The movement of students around the world could be set to boost international money transfer activity over the next few years.
According to Knight Frank, many opportunities for property investors have opened up in major European cities as a result of increased global student mobility.
This trend was attributed to factors such as the emergence of middle class consumers in emerging economies, as well as the international connectivity offered by digital media.
Indeed, Knight Frank said the internet has made young people around the world better informed than ever before, which means many are keen to look around the world for the best higher education facilities.
As a result, the organisation believes property investors may wish to take advantage of this trend by purchasing student housing in hotspots of activity such as London and Paris.
James Pullan, head of student property at the body, commented: "The rise in global student mobility has created an excellent opportunity for investment in key European cities and is a long-term trend that is set to continue."
He noted that student housing in Britain has remained a lucrative option for investors throughout the economic downturn, with property owners collecting "solid and consistent returns".
Vienna was identified as another top location in Europe for student accommodation, along with Dublin and Barcelona.

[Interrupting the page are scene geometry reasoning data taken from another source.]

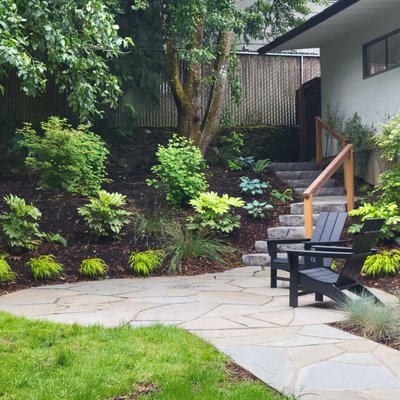
Where is `window`? window is located at coordinates (372, 60), (396, 56).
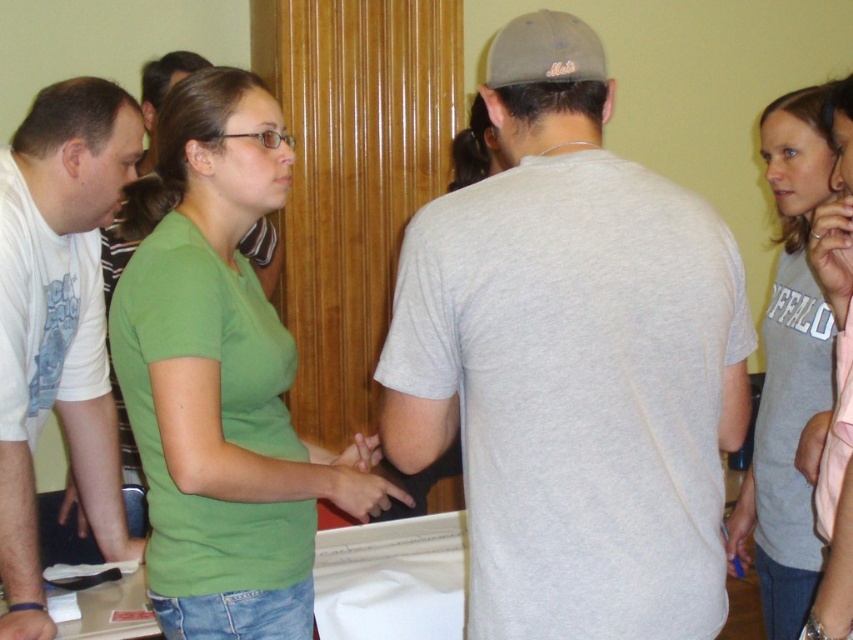
Question: Which of the following is the closest to the observer?

Choices:
 (A) (183, 512)
 (B) (91, 456)
 (C) (646, 218)

Answer: (C)

Question: From the image, what is the correct spatial relationship of white matte t-shirt at left in relation to matte green t-shirt at center?

Choices:
 (A) right
 (B) left

Answer: (A)

Question: Which object appears closest to the camera in this image?

Choices:
 (A) gray cotton shirt at upper right
 (B) white matte t-shirt at left
 (C) gray cotton t-shirt at center

Answer: (C)

Question: Which point is closer to the camera?

Choices:
 (A) gray cotton t-shirt at center
 (B) pink fabric shirt at upper right
 (C) matte green t-shirt at center

Answer: (A)

Question: Does gray cotton shirt at upper right appear on the right side of pink fabric shirt at upper right?

Choices:
 (A) no
 (B) yes

Answer: (B)

Question: Does green matte shirt at center have a greater width compared to gray cotton shirt at upper right?

Choices:
 (A) yes
 (B) no

Answer: (A)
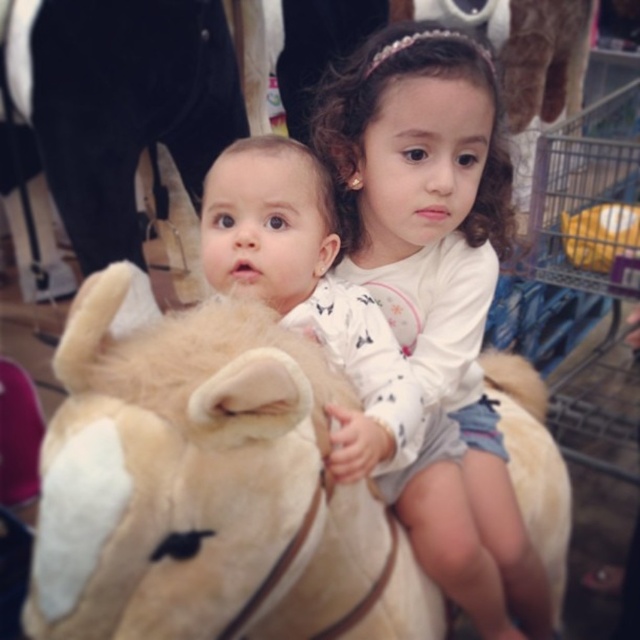
From the picture: Is fluffy beige horse at center above white soft plush at center?

No.

Is point (108, 268) positioned after point (364, 154)?

Yes.

Is point (285, 516) farther from viewer compared to point (333, 145)?

No, (285, 516) is closer to viewer.

What are the coordinates of `fluffy beige horse at center` in the screenshot? It's located at click(x=172, y=465).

Nevertheless, the continuing debt crisis in the eurozone across the financial bloc could limit the returns investors may collect to an extent. Indeed, recent figures from Knight Frank showed global house prices went up by just 0.9 per cent during the 12 months to March 2012.
This, it stated, was the lowest increase "since the depths of the recession in 2009" and was put partly down to lingering uncertainty in Europe. Ireland performed particularly badly, with prices dropping by 16.3 per cent throughout the year.